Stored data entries
★ ★ ★ ★ ★
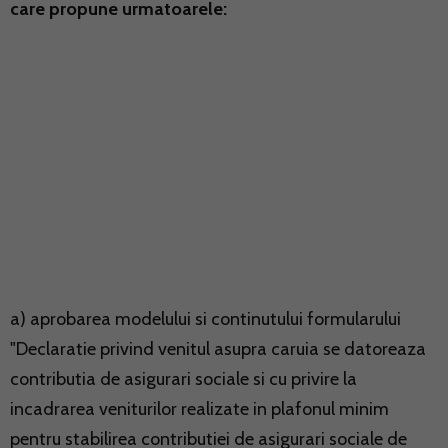
care propune urmatoarele:
a) aprobarea modelului si continutului formularului
"Declaratie privind venitul asupra caruia se datoreaza
contributia de asigurari sociale si cu privire la
incadrarea veniturilor realizate in plafonul minim
pentru stabilirea contributiei de asigurari sociale de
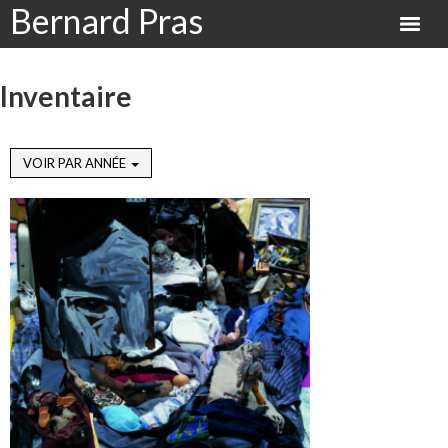
Bernard Pras
Inventaire
VOIR PAR ANNÉE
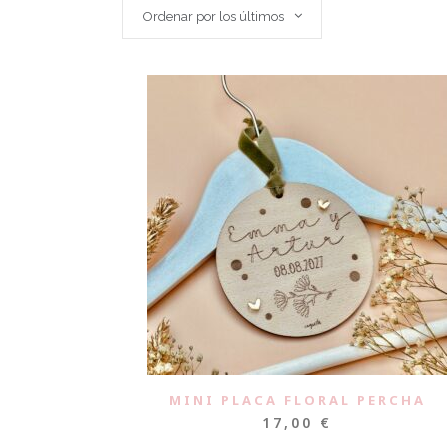
Ordenar por los últimos
MINI PLACA FLORAL PERCHA
17,00
€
★ ★ ★ ★ ★
Extract the entries in full, exactly as they are, minus the pictures.

care propune urmatoarele:
a) aprobarea modelului si continutului formularului
"Declaratie privind venitul asupra caruia se datoreaza
contributia de asigurari sociale si cu privire la
incadrarea veniturilor realizate in plafonul minim
pentru stabilirea contributiei de asigurari sociale de
Bernard Pras
Inventaire
VOIR PAR ANNÉE
Ordenar por los últimos
MINI PLACA FLORAL PERCHA
17,00
€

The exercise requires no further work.